CX is the crucial element that enables brands to survive disruption. Smart businesses have doubled down on customer experience, in particular the digital experience, since so much of a customer’s decision-making is now done online. CX is also what creates preference for brands and keeps customers connected to those brands.

But what about partner experience?

Our partners are often on the front line between us and our customers. And there has been growing acknowledgement that partner experience matters. It drives partner productivity and stickiness. Partners who are committed to your business value proposition are more likely to invest in the relationship and expertise around your products/services. In other words, good partners enable your business to scale. Analysts, advisories and forward-thinking ecosystem orchestrators are taking note.

But how does this translate to how your customers experience your products and brand through partners?

Analysts often claim that up to 75% of all world trade is delivered through or with a partner. How do you separate that experience with your product or service from the experience the customer has with your partner?

You can’t.

Partners are the customer experience.

Once you understand this, you will think about how you partner in a very different way.
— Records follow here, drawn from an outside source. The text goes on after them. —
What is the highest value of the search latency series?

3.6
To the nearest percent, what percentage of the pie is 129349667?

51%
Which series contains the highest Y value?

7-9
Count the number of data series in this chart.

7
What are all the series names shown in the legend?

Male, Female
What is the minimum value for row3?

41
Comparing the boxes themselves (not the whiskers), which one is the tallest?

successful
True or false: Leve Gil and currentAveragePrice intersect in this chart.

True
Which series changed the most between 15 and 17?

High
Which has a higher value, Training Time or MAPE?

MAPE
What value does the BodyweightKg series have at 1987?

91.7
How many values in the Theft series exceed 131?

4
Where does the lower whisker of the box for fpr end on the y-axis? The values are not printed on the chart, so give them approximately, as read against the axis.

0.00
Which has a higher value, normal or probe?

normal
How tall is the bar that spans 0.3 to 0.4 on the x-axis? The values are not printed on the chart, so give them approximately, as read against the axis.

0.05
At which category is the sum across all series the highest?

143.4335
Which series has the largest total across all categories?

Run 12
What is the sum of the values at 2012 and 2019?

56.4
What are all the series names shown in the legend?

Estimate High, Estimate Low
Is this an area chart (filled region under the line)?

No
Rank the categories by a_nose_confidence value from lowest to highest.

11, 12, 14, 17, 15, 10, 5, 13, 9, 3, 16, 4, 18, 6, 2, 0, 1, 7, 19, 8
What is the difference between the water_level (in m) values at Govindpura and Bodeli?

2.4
We often think of a channel partner as a route to market. But partners have become inextricably intertwined in the customer experience. There is a parallel partner journey across all the touchpoints of the customer journey. In the digital customer experience, for instance, customers are likely to have multiple touchpoints before they reach out to a salesperson, and that person is increasingly a partner who can bring the whole solution and talk the language of business outcomes. Partners more frequently than not identify the customer opportunity. Yet, my company’s research (not yet released) indicates that only about half of partners are actually transacting and contracting the opportunity, at least in the field of B2B technology sales.

This points to a growing influence of partners who are not traditional channel distribution partners.

As you look across all the roles a partner may play in the customer experience, it becomes apparent that no single partner can fill all the roles. In B2B enterprise sales, customers are buying more than a product or a service. They are buying business outcomes. Most enterprise technology sales are solutions to a business problem and are comprised of a cluster of partners, an ecosystem of products and services. To ensure a well-orchestrated customer experience, the ecosystem must be well-orchestrated as well.

Partners are important early in the process.

Partners who talk the language of business outcomes are on the forefront of the sales pursuit and most likely to be the first contact for a customer. When partners are first on the scene, they are also in the prime position to recommend the technologies needed to best achieve the customers’ expectations.

Creating the customer value proposition and building the business case come early in the sales process and create the compelling reason to buy. The partners who assist in this process need to understand the customer, their industry, their challenges and the opportunity for the customer if they decide to award the business. This is where those deep customer relationships really matter.

This is also where a strong partner experience and relationship helps vendors get designed into the value proposition. Partners need to understand how your offer contributes to the value proposition and enables a customer business outcome.

Often vendors are frustrated that partners claim to be agnostic in their recommendations. Advisory partners will assert they only recommend what is best for the customers’ requirements. However, personally, I find that partners recommend the technologies they know best and have the most confidence in.

Here is where partner experience suggests a real competitive advantage: If partners have had a great experience with you and your products/services, and they know you have their back when they reach out to you, then they will have a greater confidence level in recommending you versus alternatives.

In these ways, investing in partner experience has significant value to the customer, strengthening the value proposition of expected business outcomes, streamlining the implementation and providing a unique and targeted customer experience that will grow your business.